Restate all the data exactly, so that each line is the same as before.
╭─ PROVIDED DATA
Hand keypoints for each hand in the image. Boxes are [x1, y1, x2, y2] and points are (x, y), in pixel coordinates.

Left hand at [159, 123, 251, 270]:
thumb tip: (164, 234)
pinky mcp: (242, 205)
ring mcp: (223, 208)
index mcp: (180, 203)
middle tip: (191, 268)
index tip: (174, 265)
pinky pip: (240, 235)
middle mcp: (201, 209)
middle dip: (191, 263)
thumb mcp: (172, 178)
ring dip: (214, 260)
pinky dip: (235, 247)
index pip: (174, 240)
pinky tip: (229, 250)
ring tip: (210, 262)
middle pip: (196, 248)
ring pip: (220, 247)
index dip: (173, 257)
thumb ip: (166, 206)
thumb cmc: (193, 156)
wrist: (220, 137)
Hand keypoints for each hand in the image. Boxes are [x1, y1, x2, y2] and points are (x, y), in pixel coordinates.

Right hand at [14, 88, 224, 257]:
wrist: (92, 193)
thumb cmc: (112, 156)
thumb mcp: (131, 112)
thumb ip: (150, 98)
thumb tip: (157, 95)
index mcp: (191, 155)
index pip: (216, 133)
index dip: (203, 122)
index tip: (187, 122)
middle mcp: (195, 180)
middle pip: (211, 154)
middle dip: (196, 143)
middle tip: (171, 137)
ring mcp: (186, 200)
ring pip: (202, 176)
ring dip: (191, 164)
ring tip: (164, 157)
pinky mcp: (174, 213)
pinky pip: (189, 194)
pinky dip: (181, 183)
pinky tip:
╰─
▶ _EXPECTED OUTPUT_
Hand keypoints for each hand in the image. Boxes are [x1, y1, x2, y2] and points are (x, y), in pixel coordinates.

Left hand at [159, 123, 251, 270]:
thumb tip: (164, 234)
pinky mcp: (242, 205)
ring mcp: (223, 208)
index mcp: (180, 203)
middle tip: (191, 268)
index tip: (174, 265)
pinky pip: (240, 235)
middle mcp: (201, 209)
middle dip: (191, 263)
thumb mcp: (172, 178)
ring dip: (214, 260)
pinky dip: (235, 247)
index pip: (174, 240)
pinky tip: (229, 250)
ring tip: (210, 262)
middle pip: (196, 248)
ring pip: (220, 247)
index dip: (173, 257)
thumb ip: (166, 206)
thumb cmc: (193, 156)
wrist: (220, 137)
Hand keypoints for each hand in the image. Boxes are [x1, y1, x2, y2] and points are (x, y), in pixel coordinates.

Right hand at [14, 88, 224, 257]:
wrist: (92, 193)
thumb cmc: (112, 156)
thumb mcp: (131, 112)
thumb ip: (150, 98)
thumb tip: (157, 95)
index mcp: (191, 155)
index pip: (216, 133)
index dip: (203, 122)
index tip: (187, 122)
middle mcp: (195, 180)
middle pip: (211, 154)
middle dip: (196, 143)
middle tip: (171, 137)
ring mcp: (186, 200)
ring pip: (202, 176)
ring dip: (191, 164)
ring tip: (164, 157)
pinky mcp: (174, 213)
pinky pip: (189, 194)
pinky dip: (181, 183)
pinky tip:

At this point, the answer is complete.